_Request_
Print the data exactly. Omit the pictures.

_The data_
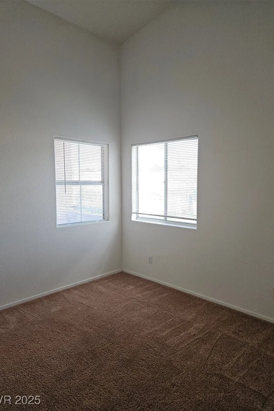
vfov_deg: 73.8
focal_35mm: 24
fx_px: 274
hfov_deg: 53.1
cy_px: 206
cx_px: 141
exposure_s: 1/120
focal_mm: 5.4
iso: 50
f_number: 1.8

_Finished exercise_
vfov_deg: 73.8
focal_35mm: 24
fx_px: 274
hfov_deg: 53.1
cy_px: 206
cx_px: 141
exposure_s: 1/120
focal_mm: 5.4
iso: 50
f_number: 1.8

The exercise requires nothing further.